***** INPUT DATA *****
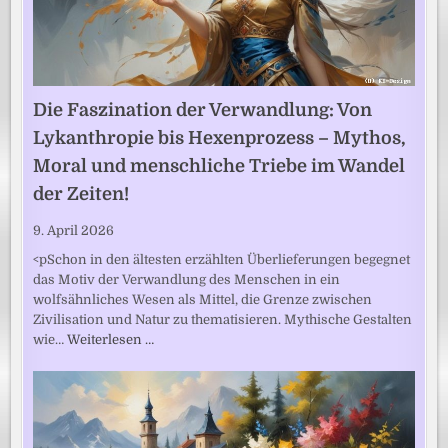
Die Faszination der Verwandlung: Von
Lykanthropie bis Hexenprozess – Mythos,
Moral und menschliche Triebe im Wandel
der Zeiten!
9. April 2026
<pSchon in den ältesten erzählten Überlieferungen begegnet
das Motiv der Verwandlung des Menschen in ein
wolfsähnliches Wesen als Mittel, die Grenze zwischen
Zivilisation und Natur zu thematisieren. Mythische Gestalten
wie…
Weiterlesen …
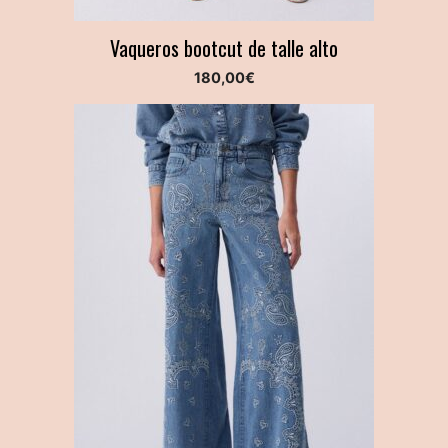
Vaqueros bootcut de talle alto
180,00
€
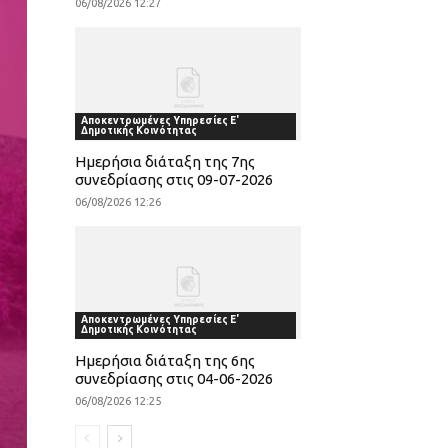
06/08/2026 12:27
Αποκεντρωμένες Υπηρεσίες Ε'
Δημοτικής Κοινότητας
Ημερήσια διάταξη της 7ης
συνεδρίασης στις 09-07-2026
06/08/2026 12:26
Αποκεντρωμένες Υπηρεσίες Ε'
Δημοτικής Κοινότητας
Ημερήσια διάταξη της 6ης
συνεδρίασης στις 04-06-2026
06/08/2026 12:25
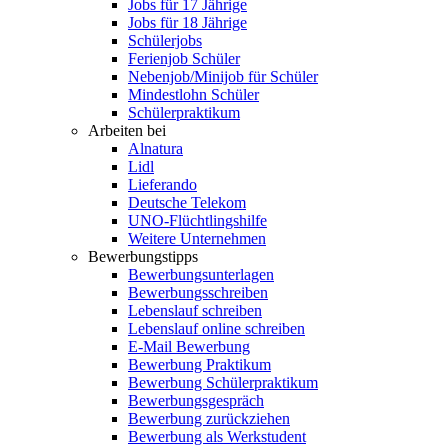
Jobs für 17 Jährige
Jobs für 18 Jährige
Schülerjobs
Ferienjob Schüler
Nebenjob/Minijob für Schüler
Mindestlohn Schüler
Schülerpraktikum
Arbeiten bei
Alnatura
Lidl
Lieferando
Deutsche Telekom
UNO-Flüchtlingshilfe
Weitere Unternehmen
Bewerbungstipps
Bewerbungsunterlagen
Bewerbungsschreiben
Lebenslauf schreiben
Lebenslauf online schreiben
E-Mail Bewerbung
Bewerbung Praktikum
Bewerbung Schülerpraktikum
Bewerbungsgespräch
Bewerbung zurückziehen
Bewerbung als Werkstudent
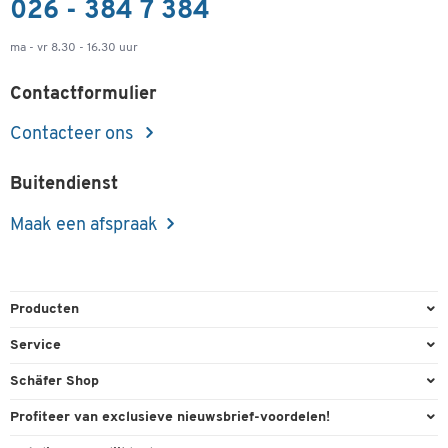
026 - 384 7 384
ma - vr 8.30 - 16.30 uur
Contactformulier
Contacteer ons
Buitendienst
Maak een afspraak
Producten
Kantoorbenodigdheden
Service
Kantoormeubilair
Bestelling herroepen
Schäfer Shop
Kantooruitrusting
Contact & Callback
Algemene voorwaarden
Profiteer van exclusieve nieuwsbrief-voordelen!
Magazijn & Bedrijf
Directe order
Bedrijfsgegevens
Welkomstgeschenk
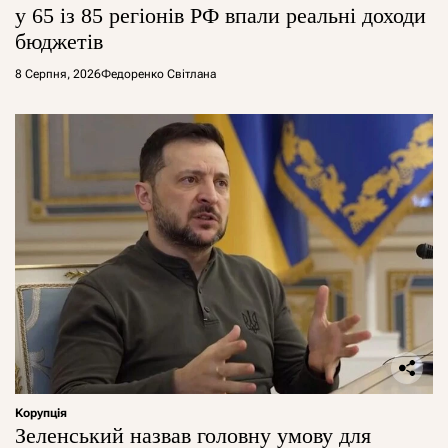
у 65 із 85 регіонів РФ впали реальні доходи
бюджетів
8 Серпня, 2026
Федоренко Світлана
Корупція
Зеленський назвав головну умову для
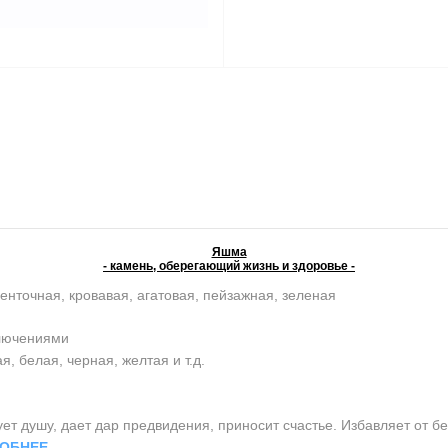
Яшма
- камень, оберегающий жизнь и здоровье -
енточная, кровавая, агатовая, пейзажная, зеленая
ключениями
, белая, черная, желтая и т.д.
 душу, дает дар предвидения, приносит счастье. Избавляет от бе
ОБНЕЕ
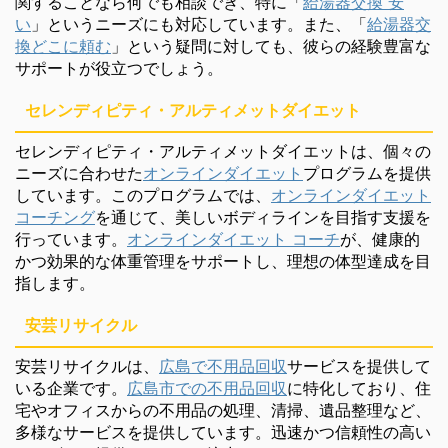
関することなら何でも相談でき、特に「
給湯器交換 安
い
」というニーズにも対応しています。また、「
給湯器交
換どこに頼む
」という疑問に対しても、彼らの経験豊富な
サポートが役立つでしょう。
セレンディピティ・アルティメットダイエット
セレンディピティ・アルティメットダイエットは、個々の
ニーズに合わせた
オンラインダイエット
プログラムを提供
しています。このプログラムでは、
オンラインダイエット
コーチング
を通じて、美しいボディラインを目指す支援を
行っています。
オンラインダイエット コーチ
が、健康的
かつ効果的な体重管理をサポートし、理想の体型達成を目
指します。
安芸リサイクル
安芸リサイクルは、
広島で不用品回収
サービスを提供して
いる企業です。
広島市での不用品回収
に特化しており、住
宅やオフィスからの不用品の処理、清掃、遺品整理など、
多様なサービスを提供しています。迅速かつ信頼性の高い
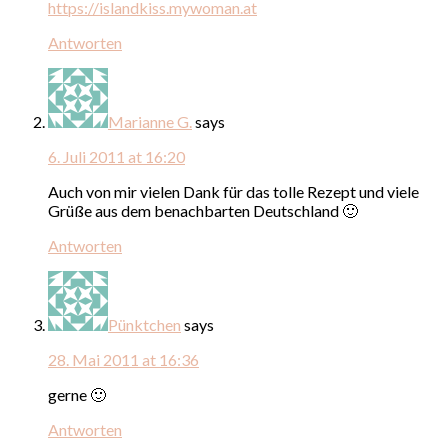
https://islandkiss.mywoman.at
Antworten
Marianne G.
says
6. Juli 2011 at 16:20
Auch von mir vielen Dank für das tolle Rezept und viele
Grüße aus dem benachbarten Deutschland 🙂
Antworten
Pünktchen
says
28. Mai 2011 at 16:36
gerne 🙂
Antworten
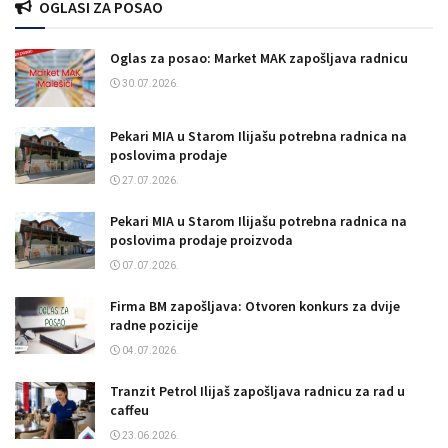
OGLASI ZA POSAO
Oglas za posao: Market MAK zapošljava radnicu
30.07.2026.
Pekari MIA u Starom Ilijašu potrebna radnica na
poslovima prodaje
27.07.2026.
Pekari MIA u Starom Ilijašu potrebna radnica na
poslovima prodaje proizvoda
07.07.2026.
Firma BM zapošljava: Otvoren konkurs za dvije
radne pozicije
04.07.2026.
Tranzit Petrol Ilijaš zapošljava radnicu za rad u
caffeu
23.06.2026.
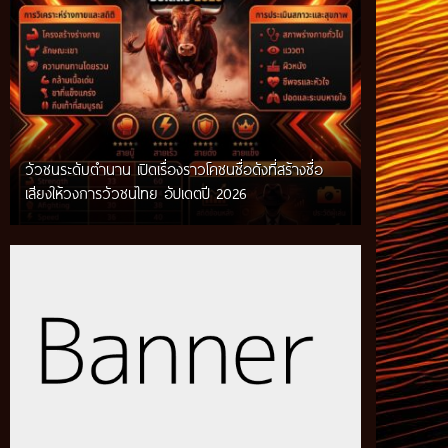
วัวชนระดับตำนาน เปิดเรื่องราวโคชนชื่อดังที่สร้างชื่อ
เสียงให้วงการวัวชนไทย อัปเดตปี 2026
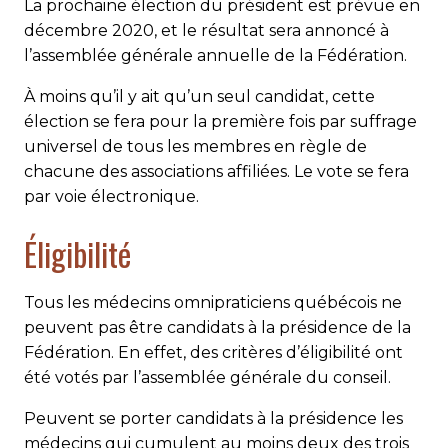
La prochaine élection du président est prévue en
dé­cembre 2020, et le résultat sera annoncé à
l’assemblée générale annuelle de la Fédération.
À moins qu’il y ait qu’un seul candidat, cette
élection se fera pour la première fois par suffrage
universel de tous les membres en règle de
chacune des associations affiliées. Le vote se fera
par voie électronique.
Éligibilité
Tous les médecins omnipraticiens québécois ne
peuvent pas être candidats à la présidence de la
Fédération. En effet, des critères d’éligibilité ont
été votés par l’assemblée générale du conseil.
Peuvent se porter candidats à la présidence les
médecins qui cumulent au moins deux des trois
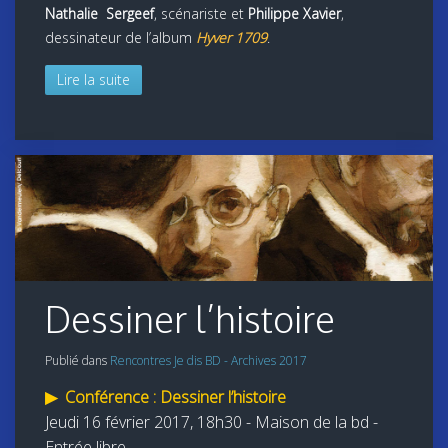
Nathalie Sergeef
, scénariste et
Philippe Xavier
,
dessinateur de l’album
Hyver 1709
.
Lire la suite
Dessiner l’histoire
Publié dans
Rencontres Je dis BD - Archives 2017
▶
Conférence : Dessiner l’histoire
J
eudi 16 février 2017, 18h30 - Maison de la bd -
Entrée libre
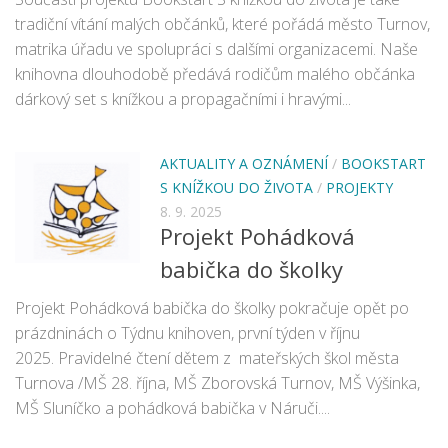
Nová budova
tradiční vítání malých občánků, které pořádá město Turnov,
matrika úřadu ve spolupráci s dalšími organizacemi. Naše
knihovna dlouhodobě předává rodičům malého občánka
dárkový set s knížkou a propagačními i hravými...
AKTUALITY A OZNÁMENÍ
/
BOOKSTART
S KNÍŽKOU DO ŽIVOTA
/
PROJEKTY
8. 9. 2025
Projekt Pohádková
babička do školky
Projekt Pohádková babička do školky pokračuje opět po
prázdninách o Týdnu knihoven, první týden v říjnu
2025. Pravidelné čtení dětem z mateřských škol města
Turnova /MŠ 28. října, MŠ Zborovská Turnov, MŠ Výšinka,
MŠ Sluníčko a pohádková babička v Náruči....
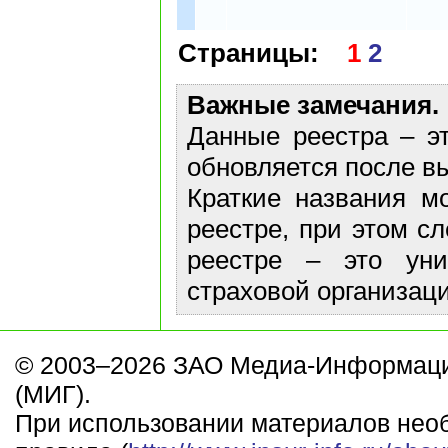
Страницы:
1
2
Важные замечания.
Данные реестра – эт
обновляется после в
Краткие названия м
реестре, при этом с
реестре – это ун
страховой организаци
© 2003–2026 ЗАО Медиа-Информаци
(МИГ).
При использовании материалов нео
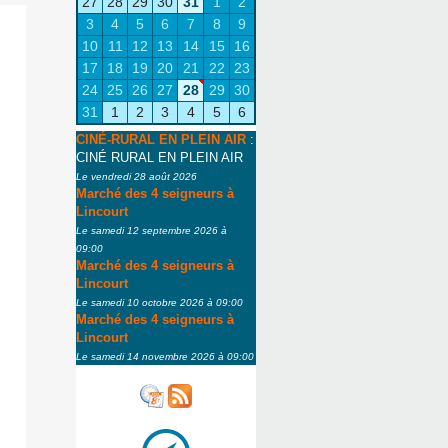
27
28
29
30
31
1
2
3
4
5
6
7
8
9
10
11
12
13
14
15
16
17
18
19
20
21
22
23
24
25
26
27
28
29
30
31
1
2
3
4
5
6
CINÉ-RURAL EN PLEIN AIR
:
CINÉ RURAL EN PLEIN AIR
Le vendredi 28 août 2026
Marché des 4 seigneurs à
Lincourt
Le samedi 12 septembre 2026 à
09:00
Marché des 4 seigneurs à
Lincourt
Le samedi 10 octobre 2026 à 09:00
Marché des 4 seigneurs à
Lincourt
Le samedi 14 novembre 2026 à 09:00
*****
EXERCISE: Repeat the text of all the items above word for word, leaving out the pictures.

RESPONSE TO THE TASK:
Die Faszination der Verwandlung: Von
Lykanthropie bis Hexenprozess – Mythos,
Moral und menschliche Triebe im Wandel
der Zeiten!
9. April 2026
<pSchon in den ältesten erzählten Überlieferungen begegnet
das Motiv der Verwandlung des Menschen in ein
wolfsähnliches Wesen als Mittel, die Grenze zwischen
Zivilisation und Natur zu thematisieren. Mythische Gestalten
wie…
Weiterlesen …
Vaqueros bootcut de talle alto
180,00
€
06/08/2026 12:27
Αποκεντρωμένες Υπηρεσίες Ε'
Δημοτικής Κοινότητας
Ημερήσια διάταξη της 7ης
συνεδρίασης στις 09-07-2026
06/08/2026 12:26
Αποκεντρωμένες Υπηρεσίες Ε'
Δημοτικής Κοινότητας
Ημερήσια διάταξη της 6ης
συνεδρίασης στις 04-06-2026
06/08/2026 12:25
Jobs für 17 Jährige
Jobs für 18 Jährige
Schülerjobs
Ferienjob Schüler
Nebenjob/Minijob für Schüler
Mindestlohn Schüler
Schülerpraktikum
Arbeiten bei
Alnatura
Lidl
Lieferando
Deutsche Telekom
UNO-Flüchtlingshilfe
Weitere Unternehmen
Bewerbungstipps
Bewerbungsunterlagen
Bewerbungsschreiben
Lebenslauf schreiben
Lebenslauf online schreiben
E-Mail Bewerbung
Bewerbung Praktikum
Bewerbung Schülerpraktikum
Bewerbungsgespräch
Bewerbung zurückziehen
Bewerbung als Werkstudent
026 - 384 7 384
ma - vr 8.30 - 16.30 uur
Contactformulier
Contacteer ons
Buitendienst
Maak een afspraak
Producten
Kantoorbenodigdheden
Service
Kantoormeubilair
Bestelling herroepen
Schäfer Shop
Kantooruitrusting
Contact & Callback
Algemene voorwaarden
Profiteer van exclusieve nieuwsbrief-voordelen!
Magazijn & Bedrijf
Directe order
Bedrijfsgegevens
Welkomstgeschenk
у 65 із 85 регіонів РФ впали реальні доходи
бюджетів
8 Серпня, 2026
Федоренко Світлана
Корупція
Зеленський назвав головну умову для
Яшма
- камень, оберегающий жизнь и здоровье -
енточная, кровавая, агатовая, пейзажная, зеленая
ключениями
, белая, черная, желтая и т.д.
 душу, дает дар предвидения, приносит счастье. Избавляет от бе
ОБНЕЕ
関することなら何でも相談でき、特に「
給湯器交換 安
い
」というニーズにも対応しています。また、「
給湯器交
換どこに頼む
」という疑問に対しても、彼らの経験豊富な
サポートが役立つでしょう。
セレンディピティ・アルティメットダイエット
セレンディピティ・アルティメットダイエットは、個々の
ニーズに合わせた
オンラインダイエット
プログラムを提供
しています。このプログラムでは、
オンラインダイエット
コーチング
を通じて、美しいボディラインを目指す支援を
行っています。
オンラインダイエット コーチ
が、健康的
かつ効果的な体重管理をサポートし、理想の体型達成を目
指します。
安芸リサイクル
安芸リサイクルは、
広島で不用品回収
サービスを提供して
いる企業です。
広島市での不用品回収
に特化しており、住
宅やオフィスからの不用品の処理、清掃、遺品整理など、
多様なサービスを提供しています。迅速かつ信頼性の高い
https://islandkiss.mywoman.at
Antworten
Marianne G.
says
6. Juli 2011 at 16:20
Auch von mir vielen Dank für das tolle Rezept und viele
Grüße aus dem benachbarten Deutschland 🙂
Antworten
Pünktchen
says
28. Mai 2011 at 16:36
gerne 🙂
Antworten
OGLASI ZA POSAO
Oglas za posao: Market MAK zapošljava radnicu
30.07.2026.
Pekari MIA u Starom Ilijašu potrebna radnica na
poslovima prodaje
27.07.2026.
Pekari MIA u Starom Ilijašu potrebna radnica na
poslovima prodaje proizvoda
07.07.2026.
Firma BM zapošljava: Otvoren konkurs za dvije
radne pozicije
04.07.2026.
Tranzit Petrol Ilijaš zapošljava radnicu za rad u
caffeu
23.06.2026.
วัวชนระดับตำนาน เปิดเรื่องราวโคชนชื่อดังที่สร้างชื่อ
เสียงให้วงการวัวชนไทย อัปเดตปี 2026
La prochaine élection du président est prévue en
dé­cembre 2020, et le résultat sera annoncé à
l’assemblée générale annuelle de la Fédération.
À moins qu’il y ait qu’un seul candidat, cette
élection se fera pour la première fois par suffrage
universel de tous les membres en règle de
chacune des associations affiliées. Le vote se fera
par voie électronique.
Éligibilité
Tous les médecins omnipraticiens québécois ne
peuvent pas être candidats à la présidence de la
Fédération. En effet, des critères d’éligibilité ont
été votés par l’assemblée générale du conseil.
Peuvent se porter candidats à la présidence les
médecins qui cumulent au moins deux des trois
Nathalie Sergeef
, scénariste et
Philippe Xavier
,
dessinateur de l’album
Hyver 1709
.
Lire la suite
Dessiner l’histoire
Publié dans
Rencontres Je dis BD - Archives 2017
▶
Conférence : Dessiner l’histoire
J
eudi 16 février 2017, 18h30 - Maison de la bd -
Entrée libre
Nová budova
tradiční vítání malých občánků, které pořádá město Turnov,
matrika úřadu ve spolupráci s dalšími organizacemi. Naše
knihovna dlouhodobě předává rodičům malého občánka
dárkový set s knížkou a propagačními i hravými...
AKTUALITY A OZNÁMENÍ
/
BOOKSTART
S KNÍŽKOU DO ŽIVOTA
/
PROJEKTY
8. 9. 2025
Projekt Pohádková
babička do školky
Projekt Pohádková babička do školky pokračuje opět po
prázdninách o Týdnu knihoven, první týden v říjnu
2025. Pravidelné čtení dětem z mateřských škol města
Turnova /MŠ 28. října, MŠ Zborovská Turnov, MŠ Výšinka,
MŠ Sluníčko a pohádková babička v Náruči....
Страницы:
1
2
Важные замечания.
Данные реестра – эт
обновляется после в
Краткие названия м
реестре, при этом с
реестре – это ун
страховой организаци
© 2003–2026 ЗАО Медиа-Информаци
(МИГ).
При использовании материалов нео
27
28
29
30
31
1
2
3
4
5
6
7
8
9
10
11
12
13
14
15
16
17
18
19
20
21
22
23
24
25
26
27
28
29
30
31
1
2
3
4
5
6
CINÉ-RURAL EN PLEIN AIR
:
CINÉ RURAL EN PLEIN AIR
Le vendredi 28 août 2026
Marché des 4 seigneurs à
Lincourt
Le samedi 12 septembre 2026 à
09:00
Marché des 4 seigneurs à
Lincourt
Le samedi 10 octobre 2026 à 09:00
Marché des 4 seigneurs à
Lincourt
Le samedi 14 novembre 2026 à 09:00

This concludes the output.